Story after story piled up, most told often before, yet no less effective for it. Clinton’s delivery seemed more extemporaneous than rehearsed, even as he served up well-worn passages from his memoir. It also formed a striking contrast to how Hillary most often presents herself. She focuses on her record of accomplishment, on her vision, and on her policies. When she tells deeply personal stories, they tend to be those of people she’s met along the way, on whose behalf she’s fighting. On Tuesday, Bill did what Hillary has so rarely managed to do—offer up a compelling personal narrative, documenting her decades-long drive to help the vulnerable, implement reforms, and make a difference. Never satisfied with how things are, always striving to make them better.

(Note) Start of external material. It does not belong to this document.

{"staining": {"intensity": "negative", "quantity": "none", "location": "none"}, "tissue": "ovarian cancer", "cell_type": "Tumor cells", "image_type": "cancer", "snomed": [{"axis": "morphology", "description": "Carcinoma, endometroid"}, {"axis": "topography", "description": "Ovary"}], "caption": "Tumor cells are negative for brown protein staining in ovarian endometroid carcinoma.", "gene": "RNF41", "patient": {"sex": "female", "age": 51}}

Bill’s exhaustive recitation, which included Hillary lining the drawers of Chelsea’s dorm room, somehow omitted the wounds and indignities he’d inflicted upon Hillary along the way (and some which she’d inflicted on herself)—the endless investigations, the allegations of his infidelity, the affair with Monica Lewinsky, the impeachment.
But those omissions spoke loudly. They hovered over the speech. Few who were watching could have been unaware of the troubled times in the Clintons’ marriage, the scandals they weathered, the attacks they endured. For some, they doubtless cancelled out all the explicit points Bill made. But he was speaking to the others—the Democrats still unreconciled to her victory, the swing voters unhappy with both choices—urging them to meet the woman that he knows, and to see her as he does.
“She will never quit on you,” he said. And after four decades, he took the opportunity to thank her for never quitting on him.